_ФРАГМЕНТ ТЕКСТА:_
^^^^^^^^^^^^^^^^
Перловый суп
Шрифт:
Эффект от парфюмерии жуткий — стоит, качаясь, человек, доказывает, что у него ни в одном глазу, и от него несет духами.
Я вообще ненавижу все искусственные запахи, поэтому для меня это было мучением втройне.
Кстати, мы выявили физический закон: напитки замерзают при той же температуре, какой процент спирта в них содержится. Например, восемнадцатиградусное чернило как раз и замерзает при минус восемнадцати.
Еще раньше, обсуждая летом доставку труб для газопровода, мы решили, что незачем возить в трубах воздух — полтора метра в диаметре, длина
...И вот впереди «золотой» шов. И любой ценной нужно закончить работу в назначенный срок. Но оказалось, что для окончания работ труб не хватает, оставалось лишь десять, но заполненных бензином.
Тут же было принято волевое решение: бензин вылить.
^^^^^^^^^^^^^^^^
_ВЫДЕРЖКИ ИЗ ДАННЫХ:_
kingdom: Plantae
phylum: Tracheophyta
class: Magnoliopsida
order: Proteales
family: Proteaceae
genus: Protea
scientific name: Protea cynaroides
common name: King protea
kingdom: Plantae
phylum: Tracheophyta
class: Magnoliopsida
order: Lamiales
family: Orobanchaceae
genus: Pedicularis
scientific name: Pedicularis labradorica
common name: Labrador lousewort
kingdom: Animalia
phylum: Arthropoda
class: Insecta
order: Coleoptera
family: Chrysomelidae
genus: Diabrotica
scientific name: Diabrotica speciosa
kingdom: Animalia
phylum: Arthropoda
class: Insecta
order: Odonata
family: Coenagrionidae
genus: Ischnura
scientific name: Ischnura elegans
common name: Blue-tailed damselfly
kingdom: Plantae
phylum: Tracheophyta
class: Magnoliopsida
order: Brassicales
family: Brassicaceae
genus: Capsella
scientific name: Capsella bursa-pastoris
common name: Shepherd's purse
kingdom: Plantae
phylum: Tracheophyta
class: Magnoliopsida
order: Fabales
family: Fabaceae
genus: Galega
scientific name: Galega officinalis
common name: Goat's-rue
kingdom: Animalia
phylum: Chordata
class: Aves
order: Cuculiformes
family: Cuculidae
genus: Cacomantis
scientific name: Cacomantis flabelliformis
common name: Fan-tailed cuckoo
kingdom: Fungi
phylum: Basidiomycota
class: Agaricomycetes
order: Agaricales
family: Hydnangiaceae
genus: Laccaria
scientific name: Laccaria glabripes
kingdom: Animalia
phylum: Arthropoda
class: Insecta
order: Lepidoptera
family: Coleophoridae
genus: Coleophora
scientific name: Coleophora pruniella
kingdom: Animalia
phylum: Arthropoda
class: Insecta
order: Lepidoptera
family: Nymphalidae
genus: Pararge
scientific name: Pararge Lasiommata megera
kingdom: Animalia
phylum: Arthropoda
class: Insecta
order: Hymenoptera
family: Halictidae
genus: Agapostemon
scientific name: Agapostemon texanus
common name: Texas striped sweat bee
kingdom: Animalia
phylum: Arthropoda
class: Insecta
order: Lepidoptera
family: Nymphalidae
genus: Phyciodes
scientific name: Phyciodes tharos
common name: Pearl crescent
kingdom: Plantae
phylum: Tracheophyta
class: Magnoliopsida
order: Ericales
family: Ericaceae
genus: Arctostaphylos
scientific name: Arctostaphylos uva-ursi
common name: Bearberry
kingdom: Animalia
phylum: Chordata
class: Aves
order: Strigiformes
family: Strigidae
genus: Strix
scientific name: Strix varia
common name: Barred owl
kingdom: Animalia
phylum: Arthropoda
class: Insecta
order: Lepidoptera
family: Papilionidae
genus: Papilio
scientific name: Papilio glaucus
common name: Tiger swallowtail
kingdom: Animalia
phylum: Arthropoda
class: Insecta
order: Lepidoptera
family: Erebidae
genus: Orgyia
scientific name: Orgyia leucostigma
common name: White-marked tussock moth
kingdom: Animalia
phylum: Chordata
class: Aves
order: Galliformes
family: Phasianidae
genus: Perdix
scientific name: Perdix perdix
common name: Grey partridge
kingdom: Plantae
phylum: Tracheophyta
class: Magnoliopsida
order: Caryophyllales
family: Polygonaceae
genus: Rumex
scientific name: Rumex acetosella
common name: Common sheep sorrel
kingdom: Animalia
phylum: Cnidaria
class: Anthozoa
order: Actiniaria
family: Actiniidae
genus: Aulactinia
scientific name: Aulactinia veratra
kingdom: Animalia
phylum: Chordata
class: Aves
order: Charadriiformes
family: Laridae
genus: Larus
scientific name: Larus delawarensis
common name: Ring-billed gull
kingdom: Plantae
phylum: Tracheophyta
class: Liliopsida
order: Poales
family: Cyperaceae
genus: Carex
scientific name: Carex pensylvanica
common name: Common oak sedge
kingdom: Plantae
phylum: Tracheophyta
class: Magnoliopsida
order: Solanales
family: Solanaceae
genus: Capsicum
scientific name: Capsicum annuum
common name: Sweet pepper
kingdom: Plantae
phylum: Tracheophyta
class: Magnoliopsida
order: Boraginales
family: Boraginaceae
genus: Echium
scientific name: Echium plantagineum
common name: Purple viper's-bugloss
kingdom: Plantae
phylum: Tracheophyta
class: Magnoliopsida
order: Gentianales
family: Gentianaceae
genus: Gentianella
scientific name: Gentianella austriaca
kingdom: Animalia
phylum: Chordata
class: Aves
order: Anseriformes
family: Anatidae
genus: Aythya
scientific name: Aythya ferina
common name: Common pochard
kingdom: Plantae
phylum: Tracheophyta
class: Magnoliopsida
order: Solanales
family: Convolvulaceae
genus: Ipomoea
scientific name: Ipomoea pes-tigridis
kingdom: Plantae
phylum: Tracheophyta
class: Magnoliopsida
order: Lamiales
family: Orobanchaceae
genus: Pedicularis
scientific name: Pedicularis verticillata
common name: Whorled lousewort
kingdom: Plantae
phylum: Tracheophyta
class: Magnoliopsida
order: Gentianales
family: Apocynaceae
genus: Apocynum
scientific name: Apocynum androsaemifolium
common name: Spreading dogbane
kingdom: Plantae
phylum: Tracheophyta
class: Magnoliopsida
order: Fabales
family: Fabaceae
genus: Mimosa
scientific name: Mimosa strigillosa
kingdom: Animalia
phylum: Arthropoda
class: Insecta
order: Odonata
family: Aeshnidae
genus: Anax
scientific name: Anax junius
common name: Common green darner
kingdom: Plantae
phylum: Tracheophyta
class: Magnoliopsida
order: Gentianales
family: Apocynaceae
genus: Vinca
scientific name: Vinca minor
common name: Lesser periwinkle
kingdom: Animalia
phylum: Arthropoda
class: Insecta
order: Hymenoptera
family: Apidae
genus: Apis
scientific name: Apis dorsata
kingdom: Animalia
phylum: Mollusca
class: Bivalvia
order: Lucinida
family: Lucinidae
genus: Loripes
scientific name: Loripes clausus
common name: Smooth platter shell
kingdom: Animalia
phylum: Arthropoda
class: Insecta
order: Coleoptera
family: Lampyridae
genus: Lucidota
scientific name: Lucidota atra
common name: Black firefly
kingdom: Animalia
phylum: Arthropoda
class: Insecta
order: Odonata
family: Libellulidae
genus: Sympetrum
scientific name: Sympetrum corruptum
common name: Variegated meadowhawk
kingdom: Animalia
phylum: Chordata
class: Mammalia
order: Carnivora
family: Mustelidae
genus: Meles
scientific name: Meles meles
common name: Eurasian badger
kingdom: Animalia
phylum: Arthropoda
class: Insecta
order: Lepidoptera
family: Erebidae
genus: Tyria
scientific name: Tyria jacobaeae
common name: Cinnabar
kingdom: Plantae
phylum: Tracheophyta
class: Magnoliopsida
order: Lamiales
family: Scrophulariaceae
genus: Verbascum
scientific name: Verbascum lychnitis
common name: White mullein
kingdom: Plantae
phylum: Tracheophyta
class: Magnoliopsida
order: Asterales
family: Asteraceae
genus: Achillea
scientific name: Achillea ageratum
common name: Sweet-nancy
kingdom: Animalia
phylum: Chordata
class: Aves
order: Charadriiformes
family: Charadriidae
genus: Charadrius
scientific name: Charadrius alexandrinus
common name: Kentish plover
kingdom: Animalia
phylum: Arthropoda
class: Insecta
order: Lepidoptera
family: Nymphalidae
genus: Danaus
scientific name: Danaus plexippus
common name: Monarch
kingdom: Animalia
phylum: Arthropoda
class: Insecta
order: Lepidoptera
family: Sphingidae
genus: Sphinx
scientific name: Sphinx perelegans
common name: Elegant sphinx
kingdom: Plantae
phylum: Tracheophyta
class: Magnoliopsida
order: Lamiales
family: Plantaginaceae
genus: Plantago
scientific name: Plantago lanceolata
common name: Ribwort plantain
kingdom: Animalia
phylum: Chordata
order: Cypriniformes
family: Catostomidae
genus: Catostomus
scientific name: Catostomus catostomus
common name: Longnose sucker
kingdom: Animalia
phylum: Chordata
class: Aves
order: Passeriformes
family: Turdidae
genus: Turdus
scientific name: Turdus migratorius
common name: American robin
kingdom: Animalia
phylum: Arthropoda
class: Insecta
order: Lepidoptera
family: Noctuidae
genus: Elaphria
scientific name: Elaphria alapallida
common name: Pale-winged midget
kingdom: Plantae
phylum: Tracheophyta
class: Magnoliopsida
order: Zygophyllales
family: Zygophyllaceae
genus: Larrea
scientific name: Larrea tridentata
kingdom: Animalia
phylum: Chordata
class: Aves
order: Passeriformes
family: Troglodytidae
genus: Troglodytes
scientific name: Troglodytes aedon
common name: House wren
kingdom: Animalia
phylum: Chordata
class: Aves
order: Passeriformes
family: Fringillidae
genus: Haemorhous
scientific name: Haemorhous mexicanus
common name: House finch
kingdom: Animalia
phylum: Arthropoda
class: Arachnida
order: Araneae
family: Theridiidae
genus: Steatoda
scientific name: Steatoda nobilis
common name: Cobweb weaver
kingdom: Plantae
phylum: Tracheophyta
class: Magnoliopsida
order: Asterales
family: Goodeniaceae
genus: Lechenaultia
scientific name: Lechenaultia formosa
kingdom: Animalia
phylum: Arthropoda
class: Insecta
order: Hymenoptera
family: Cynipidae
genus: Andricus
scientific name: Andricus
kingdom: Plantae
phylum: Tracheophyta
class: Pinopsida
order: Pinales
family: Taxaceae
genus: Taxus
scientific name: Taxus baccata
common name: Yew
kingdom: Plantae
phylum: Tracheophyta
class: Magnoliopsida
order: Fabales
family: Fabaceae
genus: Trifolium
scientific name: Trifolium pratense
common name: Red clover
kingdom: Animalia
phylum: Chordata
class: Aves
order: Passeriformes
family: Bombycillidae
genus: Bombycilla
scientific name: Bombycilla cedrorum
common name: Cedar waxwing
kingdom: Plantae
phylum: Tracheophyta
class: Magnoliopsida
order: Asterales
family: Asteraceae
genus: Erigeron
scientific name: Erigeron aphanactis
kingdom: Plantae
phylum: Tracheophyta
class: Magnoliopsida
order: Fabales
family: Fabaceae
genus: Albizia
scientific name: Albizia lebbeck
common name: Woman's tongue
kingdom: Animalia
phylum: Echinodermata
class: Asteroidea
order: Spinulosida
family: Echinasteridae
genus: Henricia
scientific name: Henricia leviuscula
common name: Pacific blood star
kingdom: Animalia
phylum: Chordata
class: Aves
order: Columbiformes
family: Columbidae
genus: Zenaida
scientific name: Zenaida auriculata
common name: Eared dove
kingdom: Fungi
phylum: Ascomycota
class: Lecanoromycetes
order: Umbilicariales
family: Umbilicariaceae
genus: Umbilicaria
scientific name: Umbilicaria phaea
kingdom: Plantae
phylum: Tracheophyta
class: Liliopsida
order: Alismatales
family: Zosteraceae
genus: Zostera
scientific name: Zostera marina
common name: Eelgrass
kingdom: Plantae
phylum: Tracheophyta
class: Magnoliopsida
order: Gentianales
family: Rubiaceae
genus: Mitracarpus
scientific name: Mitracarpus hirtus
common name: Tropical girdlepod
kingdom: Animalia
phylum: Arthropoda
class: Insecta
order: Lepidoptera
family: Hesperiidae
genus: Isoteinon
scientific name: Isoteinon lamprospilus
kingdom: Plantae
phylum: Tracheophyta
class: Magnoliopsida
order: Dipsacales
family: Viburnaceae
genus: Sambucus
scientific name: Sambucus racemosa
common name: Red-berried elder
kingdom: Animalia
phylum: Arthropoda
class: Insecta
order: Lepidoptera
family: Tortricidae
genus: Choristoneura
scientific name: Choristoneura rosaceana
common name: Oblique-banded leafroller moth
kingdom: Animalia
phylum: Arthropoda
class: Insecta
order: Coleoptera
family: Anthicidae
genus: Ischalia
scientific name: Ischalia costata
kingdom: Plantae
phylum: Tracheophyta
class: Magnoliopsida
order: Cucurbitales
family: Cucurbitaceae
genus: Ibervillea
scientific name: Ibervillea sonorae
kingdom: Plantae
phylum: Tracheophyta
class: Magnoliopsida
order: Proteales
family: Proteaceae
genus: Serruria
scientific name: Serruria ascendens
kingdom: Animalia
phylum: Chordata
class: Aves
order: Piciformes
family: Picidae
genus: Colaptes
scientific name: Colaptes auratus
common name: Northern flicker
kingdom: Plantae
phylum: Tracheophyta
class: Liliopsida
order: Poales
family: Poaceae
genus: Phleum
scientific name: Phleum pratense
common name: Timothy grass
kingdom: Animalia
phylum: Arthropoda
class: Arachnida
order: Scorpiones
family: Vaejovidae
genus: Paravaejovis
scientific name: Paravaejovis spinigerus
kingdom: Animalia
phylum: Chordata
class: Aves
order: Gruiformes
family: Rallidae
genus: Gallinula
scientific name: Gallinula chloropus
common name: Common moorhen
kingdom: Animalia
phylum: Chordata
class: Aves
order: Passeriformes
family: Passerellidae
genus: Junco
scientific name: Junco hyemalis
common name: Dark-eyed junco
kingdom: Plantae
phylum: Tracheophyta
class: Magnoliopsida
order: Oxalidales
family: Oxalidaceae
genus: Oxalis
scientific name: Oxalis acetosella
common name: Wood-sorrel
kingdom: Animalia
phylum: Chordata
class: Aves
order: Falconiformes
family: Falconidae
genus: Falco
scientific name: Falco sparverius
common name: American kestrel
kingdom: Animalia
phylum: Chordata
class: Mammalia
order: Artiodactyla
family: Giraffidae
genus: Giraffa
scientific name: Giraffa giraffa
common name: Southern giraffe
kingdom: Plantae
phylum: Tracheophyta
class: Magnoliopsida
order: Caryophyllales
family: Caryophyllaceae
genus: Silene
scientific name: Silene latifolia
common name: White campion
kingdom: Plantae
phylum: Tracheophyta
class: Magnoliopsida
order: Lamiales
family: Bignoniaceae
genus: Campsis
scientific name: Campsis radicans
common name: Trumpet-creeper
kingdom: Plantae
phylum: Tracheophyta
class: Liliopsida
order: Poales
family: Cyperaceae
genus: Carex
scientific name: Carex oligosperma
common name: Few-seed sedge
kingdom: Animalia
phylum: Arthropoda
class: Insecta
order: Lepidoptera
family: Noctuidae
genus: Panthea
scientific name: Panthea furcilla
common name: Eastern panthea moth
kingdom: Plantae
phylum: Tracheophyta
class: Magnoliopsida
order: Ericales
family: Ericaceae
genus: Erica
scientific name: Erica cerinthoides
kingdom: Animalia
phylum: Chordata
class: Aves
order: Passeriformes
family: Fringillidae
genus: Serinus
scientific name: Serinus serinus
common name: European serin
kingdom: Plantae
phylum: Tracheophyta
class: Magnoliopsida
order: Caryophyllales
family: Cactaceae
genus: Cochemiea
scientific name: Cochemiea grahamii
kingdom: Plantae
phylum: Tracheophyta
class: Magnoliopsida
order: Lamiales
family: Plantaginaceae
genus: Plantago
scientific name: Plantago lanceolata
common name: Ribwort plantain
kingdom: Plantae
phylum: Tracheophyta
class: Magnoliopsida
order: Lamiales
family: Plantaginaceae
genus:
^^^^^^^^^^^^^^^^
_ПИСЬМЕННЫЕ ЗАДАНИЯ:_
- A) При какой температуре, согласно отрывку, замерзает восемнадцатиградусное чернило?
- B) Какие жидкости называются в отрывке после заголовка? Перечислите все.
- C) Перепишите часть отрывка, начав со слов «Кстати, мы выявили» и закончив словами «но заполненных бензином.», заменив «чернило» на «вино».

_ОТВЕТЫ К ЗАДАНИЯМ:_
- A) При минус восемнадцати.

- B) Духи, напитки, спирт, восемнадцатиградусное чернило, бензин.

- C)
Кстати, мы выявили физический закон: напитки замерзают при той же температуре, какой процент спирта в них содержится. Например, восемнадцатиградусное вино как раз и замерзает при минус восемнадцати.
Еще раньше, обсуждая летом доставку труб для газопровода, мы решили, что незачем возить в трубах воздух — полтора метра в диаметре, длина
...И вот впереди «золотой» шов. И любой ценной нужно закончить работу в назначенный срок. Но оказалось, что для окончания работ труб не хватает, оставалось лишь десять, но заполненных бензином.